**Task to carry out**
Give back exactly the lines running from the line with "thumb mcp: (789, 500)" to the end of the entries, and only those lines.

**Provided records**
________________________

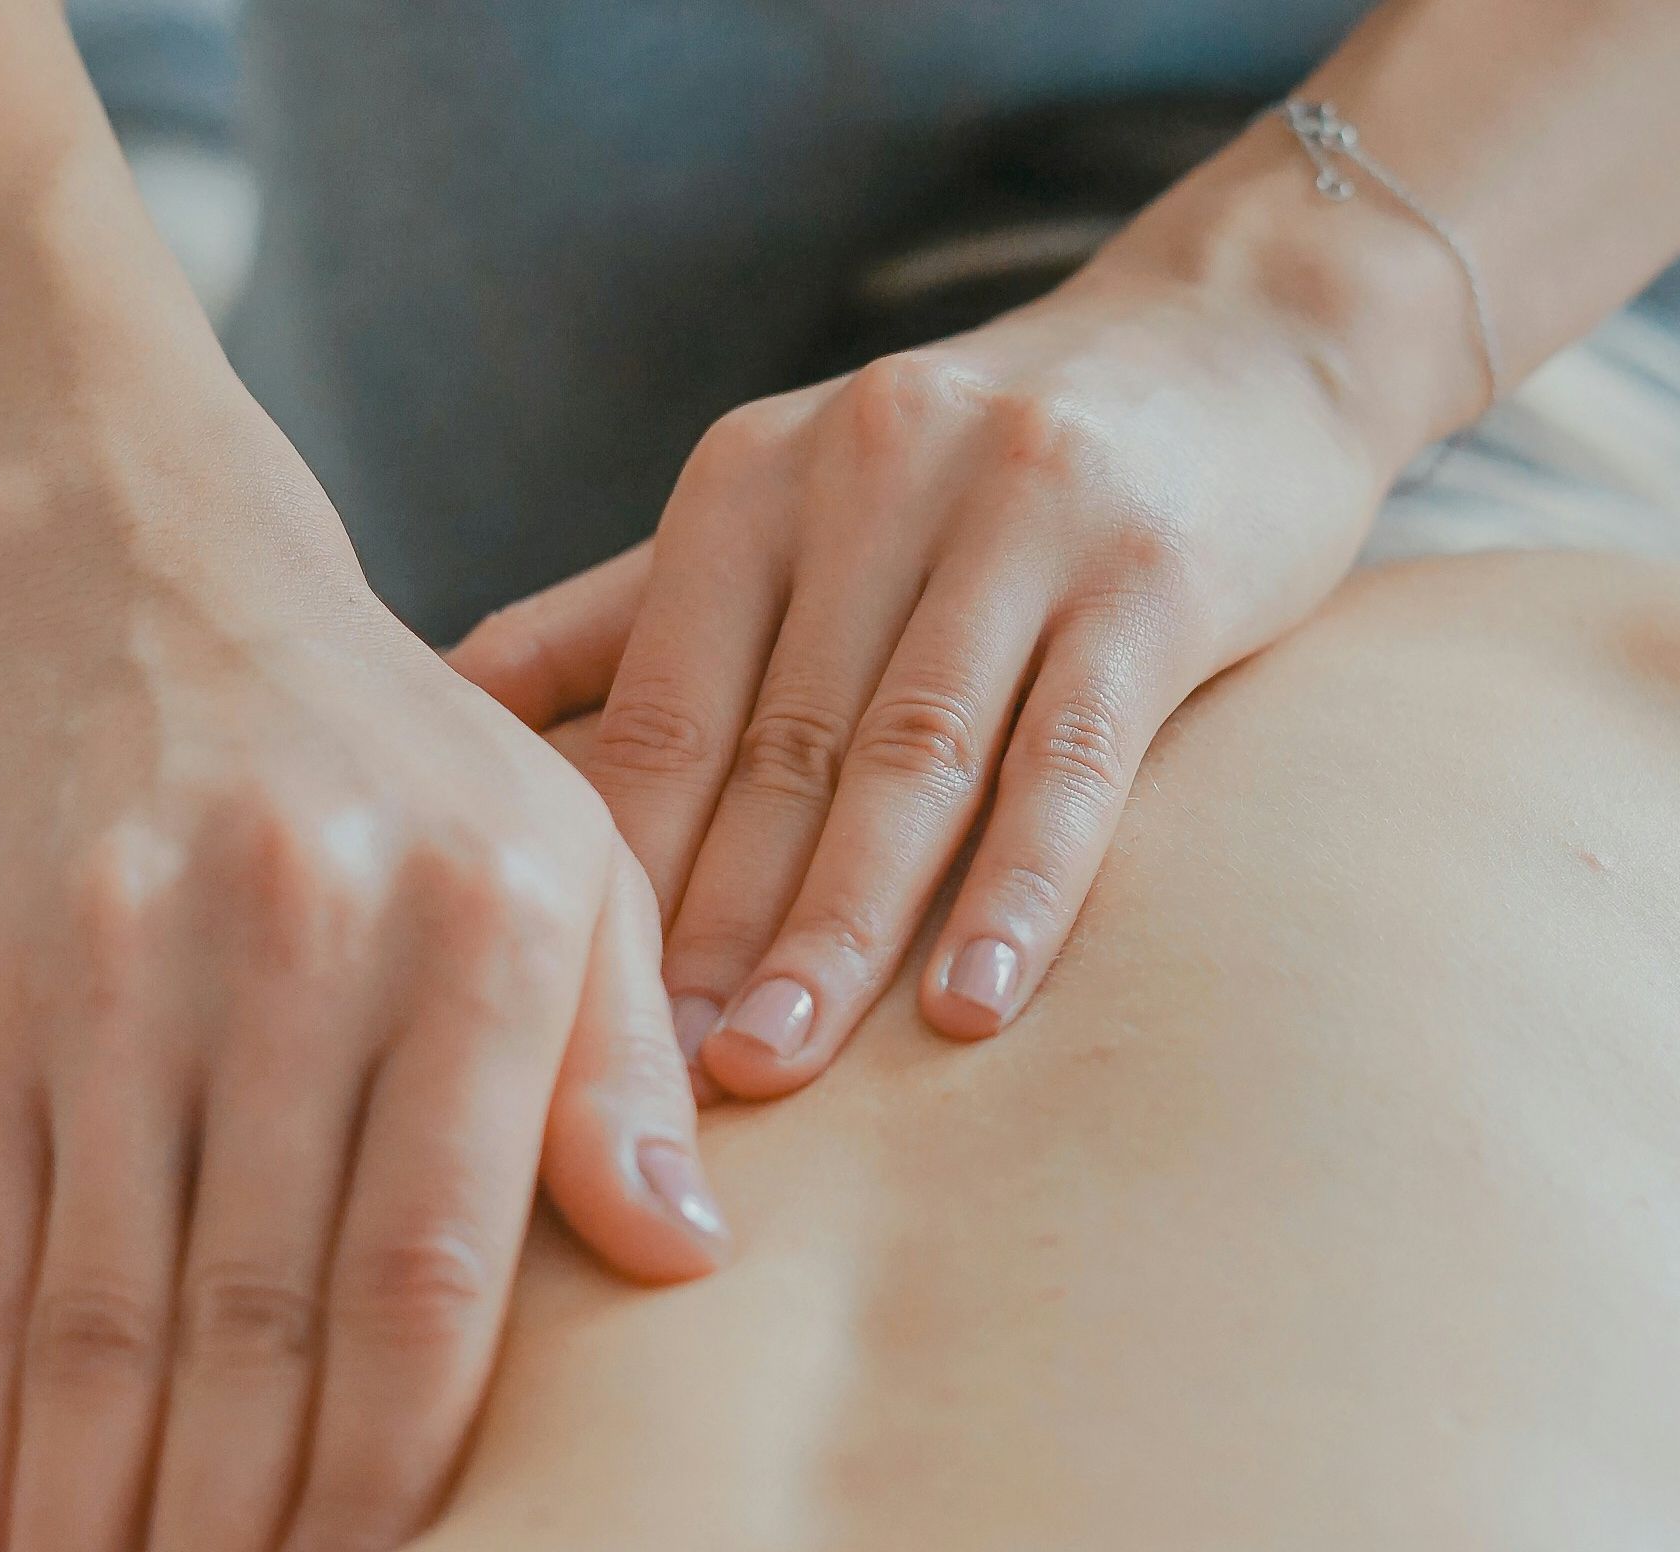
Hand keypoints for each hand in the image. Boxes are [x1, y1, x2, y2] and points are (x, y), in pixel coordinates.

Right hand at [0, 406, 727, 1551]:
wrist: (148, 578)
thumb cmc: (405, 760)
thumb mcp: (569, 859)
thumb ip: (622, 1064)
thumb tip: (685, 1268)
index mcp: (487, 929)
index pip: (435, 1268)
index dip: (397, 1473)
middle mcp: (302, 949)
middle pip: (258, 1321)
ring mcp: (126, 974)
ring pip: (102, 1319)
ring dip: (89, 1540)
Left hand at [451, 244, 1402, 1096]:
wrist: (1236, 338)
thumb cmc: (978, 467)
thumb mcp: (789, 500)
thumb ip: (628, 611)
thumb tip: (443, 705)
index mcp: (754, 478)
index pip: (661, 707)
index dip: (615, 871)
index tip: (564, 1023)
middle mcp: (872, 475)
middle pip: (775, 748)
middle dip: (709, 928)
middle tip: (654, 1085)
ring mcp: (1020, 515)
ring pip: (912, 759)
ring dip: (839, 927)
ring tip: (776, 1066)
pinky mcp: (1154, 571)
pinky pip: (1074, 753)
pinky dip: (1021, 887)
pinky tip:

________________________

**Output of the task**
thumb mcp: (789, 500)
thumb ip: (628, 611)
thumb tip: (443, 705)
index mcp: (754, 478)
index pip: (661, 707)
index dip: (615, 871)
index tip: (564, 1023)
middle mcp: (872, 475)
middle pip: (775, 748)
middle dip: (709, 928)
middle tip: (654, 1085)
ring mcp: (1020, 515)
ring pip: (912, 759)
ring dip: (839, 927)
ring tip: (776, 1066)
pinky mcp: (1154, 571)
pinky pip: (1074, 753)
pinky dip: (1021, 887)
pinky tip:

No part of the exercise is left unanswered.